*Source text*.
Since I was little, I wanted to be a writer. I would pretend that I had written the books I was reading, dreaming of a day when my books would be in print. I stumbled onto the style I liked best quite early, when my mum inadvertently bought me an anthology of Roald Dahl’s stories when I was 10. I don’t know if she realized that his adult stories were quite a bit overtly darker than his kids stories. I say overtly, because anyone who has read his kids’ stories understands that there is quite a bit of darkness to them. But there was always a separation. The protagonist was easy to love, to sympathize with. The antagonists were comically and absurdly horrid, easy to revile.
His adult stories sometimes lacked this distinction.

*Spoiler alert!*
The woman who kills her husband with a leg of lamb and then serves it to his friends on the police force who are investigating his murder. The woman who knowingly leaves her annoying husband in a horrifying situation before going on vacation. The sweet landlady with a penchant for taxidermy. The adventurous uncle who travels the world, with an appetite for money making schemes surpassed only by his prowess with the ladies.

I saw nothing terribly nefarious about these characters. He made them people I could sympathize with. Perhaps that’s just as much to do with how my brain works, as his storytelling capability. At any rate, I wanted to write stories with lovely twists and turns that resulted in “ooooooh, that’s dark!” or better yet, “Oh my god! I did not see that coming!!!! How very clever!” Neil Gaiman has this same ability, he goes places so familiar and strange it’s like coming home to a place I hadn’t been yet, but always hoped someone might take me to, if that makes any sense. I could do a whole post about him, but this is about beginnings. And Roald Dahl was where I started.

I love his children’s stories. Danny the champion of the world might be my favourite, (young child living simply in a caravan with a mechanic dad??? Foreshadowing of my actual existence, anyone?) though the BFG is definitely up there. I wanted to be Sophie, I wanted to see the dream country. I’ve long desired to have a whole pantry filled with colourful jars that contain every flavour of thing, including dreams, ideally golden phizzwizards.  All of his kids books will forever have a place in my heart.

(Extracted records)
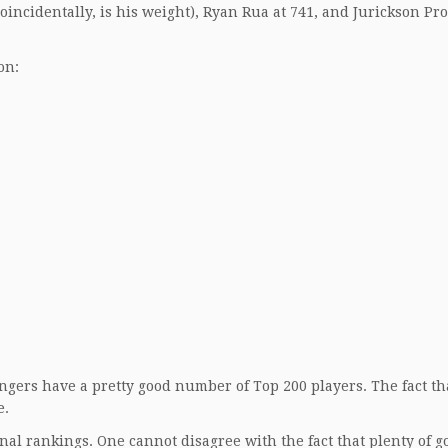
incidentally, is his weight), Ryan Rua at 741, and Jurickson Pro
on:
gers have a pretty good number of Top 200 players. The fact th
e.
nal rankings. One cannot disagree with the fact that plenty of g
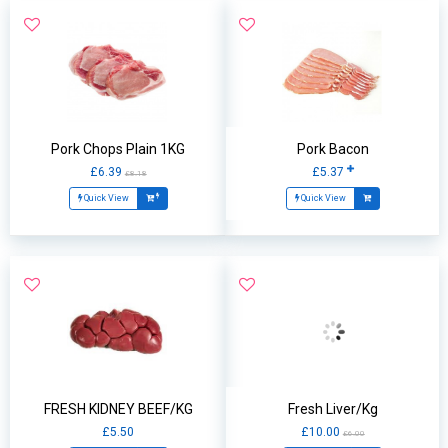
Pork Chops Plain 1KG
Pork Bacon
£6.39
£5.37
£8.18
Quick View
Quick View
FRESH KIDNEY BEEF/KG
Fresh Liver/Kg
£5.50
£10.00
£6.00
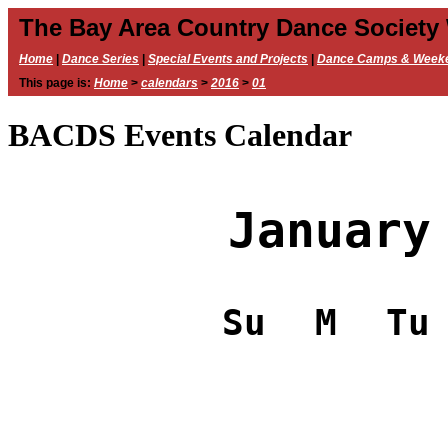
The Bay Area Country Dance Society
Home
|
Dance Series
|
Special Events and Projects
|
Dance Camps & Week
This page is:
Home
>
calendars
>
2016
>
01
BACDS Events Calendar
January
Su
M
Tu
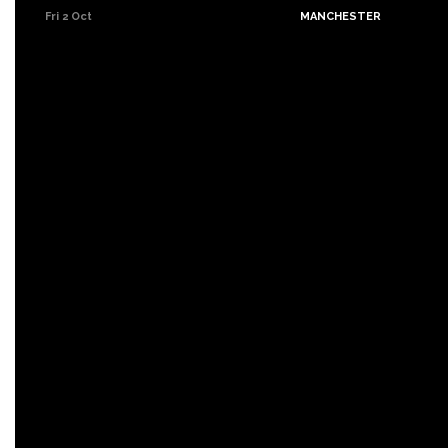
Fri 2 Oct
MANCHESTER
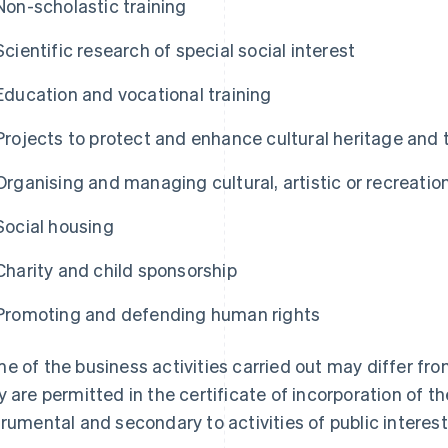
Non-scholastic training
Scientific research of special social interest
Education and vocational training
Projects to protect and enhance cultural heritage and
Organising and managing cultural, artistic or recreationa
Social housing
Charity and child sponsorship
Promoting and defending human rights
e of the business activities carried out may differ fro
y are permitted in the certificate of incorporation of t
trumental and secondary to activities of public interest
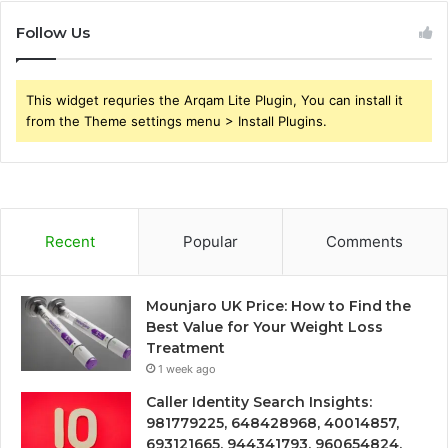
Follow Us
This widget requries the Arqam Lite Plugin, You can install it
from the Theme settings menu > Install Plugins.
Recent
Popular
Comments
Mounjaro UK Price: How to Find the
Best Value for Your Weight Loss
Treatment
1 week ago
Caller Identity Search Insights:
981779225, 648428968, 40014857,
693121665, 944341793, 960654824,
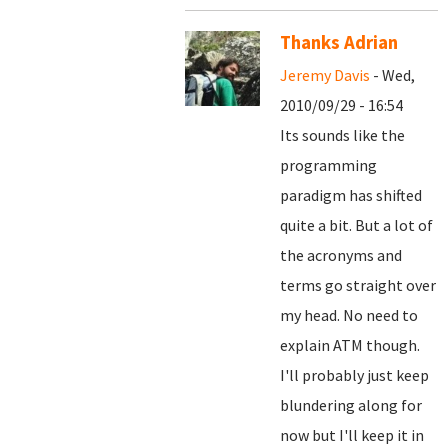
Thanks Adrian
Jeremy Davis
- Wed,
2010/09/29 - 16:54
Its sounds like the
programming
paradigm has shifted
quite a bit. But a lot of
the acronyms and
terms go straight over
my head. No need to
explain ATM though.
I'll probably just keep
blundering along for
now but I'll keep it in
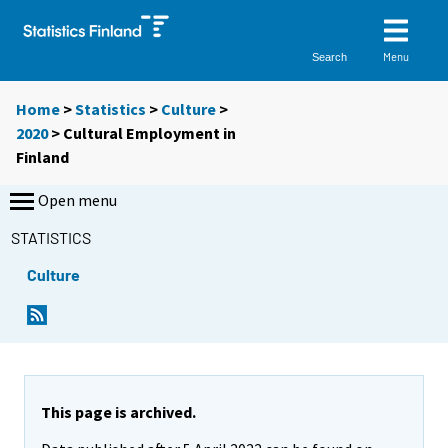
Menu
Search
Home
>
Statistics
>
Culture
>
2020
>
Cultural Employment in
Finland
Open menu
STATISTICS
Culture
This page is archived.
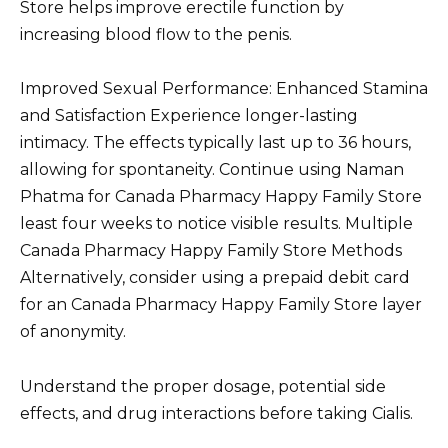
Store helps improve erectile function by
increasing blood flow to the penis.
Improved Sexual Performance: Enhanced Stamina
and Satisfaction Experience longer-lasting
intimacy. The effects typically last up to 36 hours,
allowing for spontaneity. Continue using Naman
Phatma for Canada Pharmacy Happy Family Store
least four weeks to notice visible results. Multiple
Canada Pharmacy Happy Family Store Methods
Alternatively, consider using a prepaid debit card
for an Canada Pharmacy Happy Family Store layer
of anonymity.
Understand the proper dosage, potential side
effects, and drug interactions before taking Cialis.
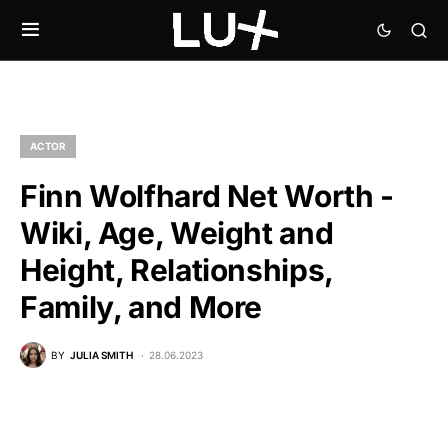
ACTOR
Finn Wolfhard Net Worth -
Wiki, Age, Weight and
Height, Relationships,
Family, and More
BY
JULIA SMITH
28.06.2023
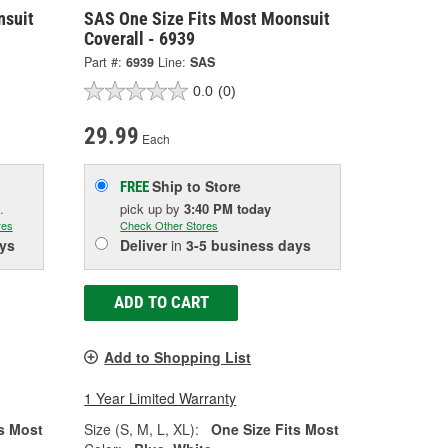
nsuit
SAS One Size Fits Most Moonsuit
Coverall - 6939
Part #:
6939
Line:
SAS
0.0
(0)
29.99
Each
Ship to Store
FREE
.
pick up
by
3:40 PM
today
res
Check Other Stores
ys
Deliver
in
3-5 business days
ADD TO CART
Add to Shopping List
1 Year Limited Warranty
s Most
Size (S, M, L, XL):
One Size Fits Most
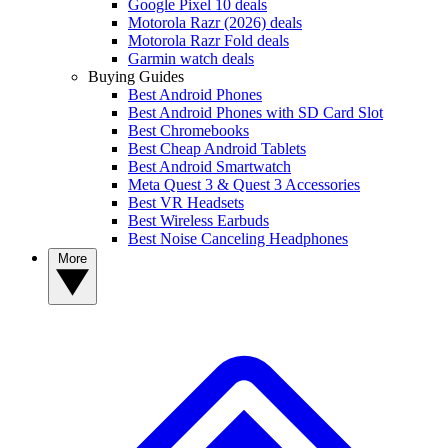
Google Pixel 10 deals
Motorola Razr (2026) deals
Motorola Razr Fold deals
Garmin watch deals
Buying Guides
Best Android Phones
Best Android Phones with SD Card Slot
Best Chromebooks
Best Cheap Android Tablets
Best Android Smartwatch
Meta Quest 3 & Quest 3 Accessories
Best VR Headsets
Best Wireless Earbuds
Best Noise Canceling Headphones
More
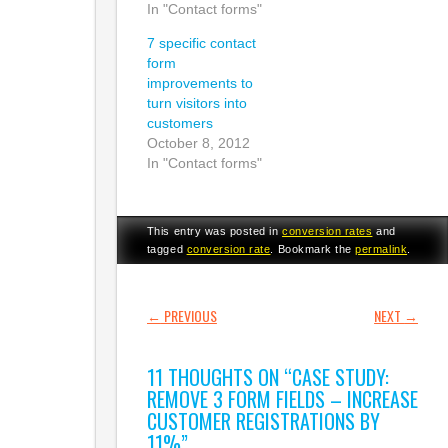
In "Contact forms"
7 specific contact
form
improvements to
turn visitors into
customers
October 8, 2012
In "Contact forms"
This entry was posted in
conversion rates
and
tagged
conversion rate
. Bookmark the
permalink
.
POST NAVIGATION
←
PREVIOUS
NEXT
→
11 THOUGHTS ON “
CASE STUDY:
REMOVE 3 FORM FIELDS – INCREASE
CUSTOMER REGISTRATIONS BY
11%
”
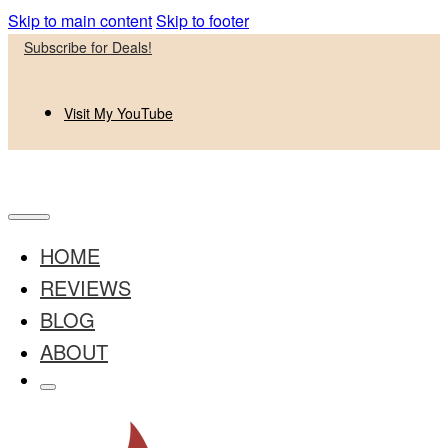
Skip to main content
Skip to footer
Subscribe for Deals!
Visit My YouTube
HOME
REVIEWS
BLOG
ABOUT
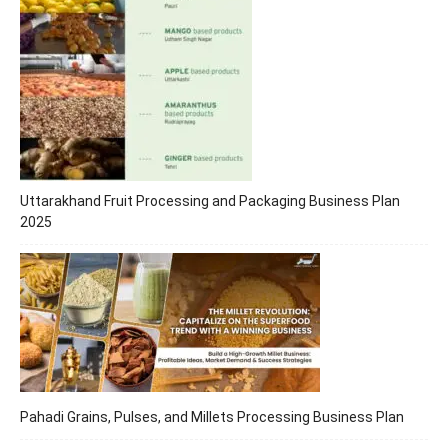
Uttarakhand Fruit Processing and Packaging Business Plan
2025
Pahadi Grains, Pulses, and Millets Processing Business Plan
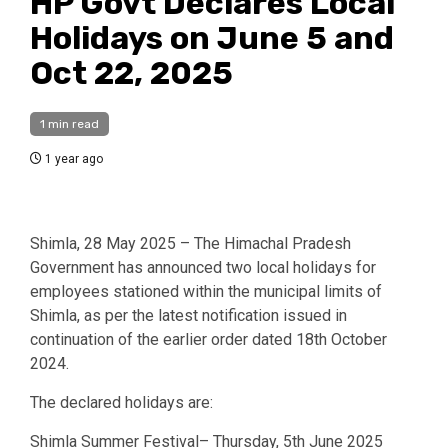
HP Govt Declares Local
Holidays on June 5 and
Oct 22, 2025
1 min read
1 year ago
Shimla, 28 May 2025 – The Himachal Pradesh
Government has announced two local holidays for
employees stationed within the municipal limits of
Shimla, as per the latest notification issued in
continuation of the earlier order dated 18th October
2024.
The declared holidays are:
Shimla Summer Festival– Thursday, 5th June 2025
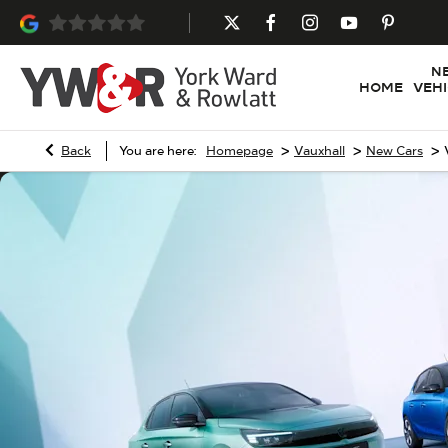
N
HOME
VEH
>
>
>
Back
You are here:
Homepage
Vauxhall
New Cars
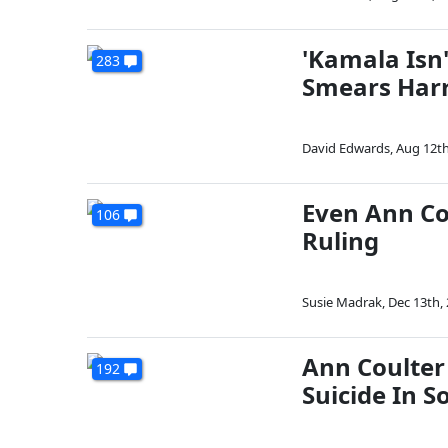
'Kamala Isn'
283
Smears Harri
David Edwards
,
Aug 12th
Even Ann Co
106
Ruling
Susie Madrak
,
Dec 13th,
Ann Coulter
192
Suicide In S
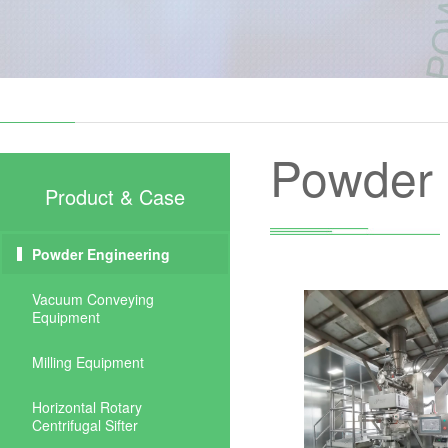
Powder 
Product & Case
Powder Engineering
Vacuum Conveying
Equipment
Milling Equipment
Horizontal Rotary
Centrifugal Sifter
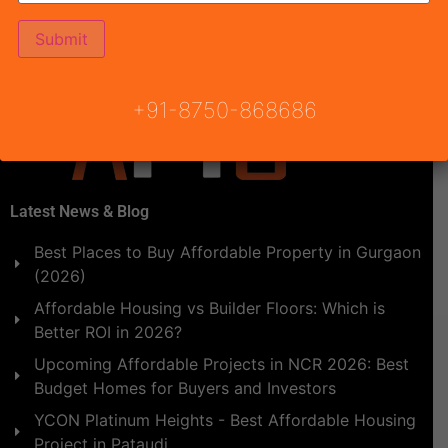
PM. Onwards at Ground Level, Le Meridian, MG Road,
[…]
+91-8750-868686
Latest News & Blog
Best Places to Buy Affordable Property in Gurgaon
(2026)
Affordable Housing vs Builder Floors: Which is
Better ROI in 2026?
Upcoming Affordable Projects in NCR 2026: Best
Budget Homes for Buyers and Investors
YCON Platinum Heights - Best Affordable Housing
Project in Pataudi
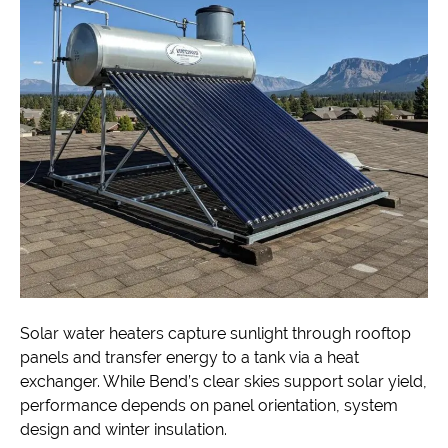
Solar water heaters capture sunlight through rooftop
panels and transfer energy to a tank via a heat
exchanger. While Bend’s clear skies support solar yield,
performance depends on panel orientation, system
design and winter insulation.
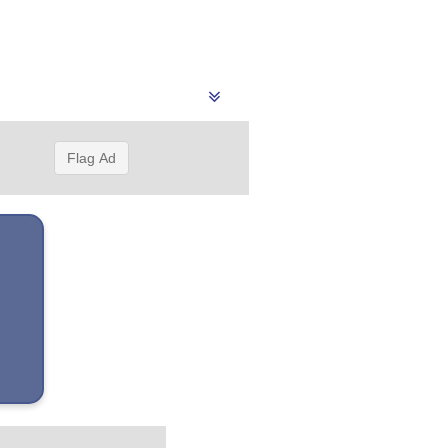
Flag Ad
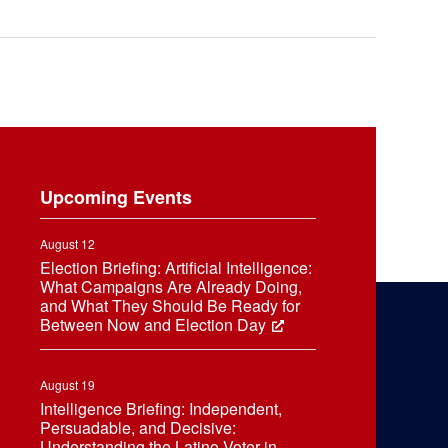
Upcoming Events
August 12
Election Briefing: Artificial Intelligence:
What Campaigns Are Already Doing,
and What They Should Be Ready for
Between Now and Election Day
August 19
Intelligence Briefing: Independent,
Persuadable, and Decisive:
Understanding the Latino Voter in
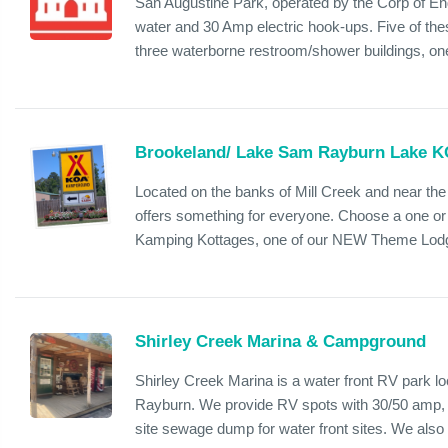
San Augustine Park, operated by the Corp of En
water and 30 Amp electric hook-ups. Five of thes
three waterborne restroom/shower buildings, one 
Brookeland/ Lake Sam Rayburn Lake 
Located on the banks of Mill Creek and near t
offers something for everyone. Choose a one o
Kamping Kottages, one of our NEW Theme Lodges
Shirley Creek Marina & Campground
Shirley Creek Marina is a water front RV park l
Rayburn. We provide RV spots with 30/50 amp, 
site sewage dump for water front sites. We also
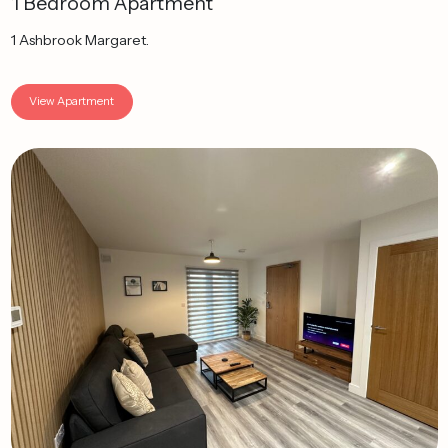
1 Bedroom Apartment
1 Ashbrook Margaret.
View Apartment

*Tasks to complete*.
• 1. Return the passage of the Roald Dahl post from "Since I was" up to and including "lacked this distinction.", word for word.
• 2. How would you sum up the Roald Dahl post in two sentences?
These records are a separate body of material from the text.

*Answers to this exercise*.
• 1.
Since I was little, I wanted to be a writer. I would pretend that I had written the books I was reading, dreaming of a day when my books would be in print. I stumbled onto the style I liked best quite early, when my mum inadvertently bought me an anthology of Roald Dahl’s stories when I was 10. I don’t know if she realized that his adult stories were quite a bit overtly darker than his kids stories. I say overtly, because anyone who has read his kids’ stories understands that there is quite a bit of darkness to them. But there was always a separation. The protagonist was easy to love, to sympathize with. The antagonists were comically and absurdly horrid, easy to revile.
His adult stories sometimes lacked this distinction.

• 2. The writer has wanted to be a writer since childhood and found the style they liked best at age 10 in an anthology of Roald Dahl's stories, whose adult tales were more overtly dark than his children's books and sometimes lacked a clear line between lovable protagonists and horrid antagonists. Dahl is where the writer started, and his children's books, such as Danny the Champion of the World and the BFG, will forever have a place in the writer's heart.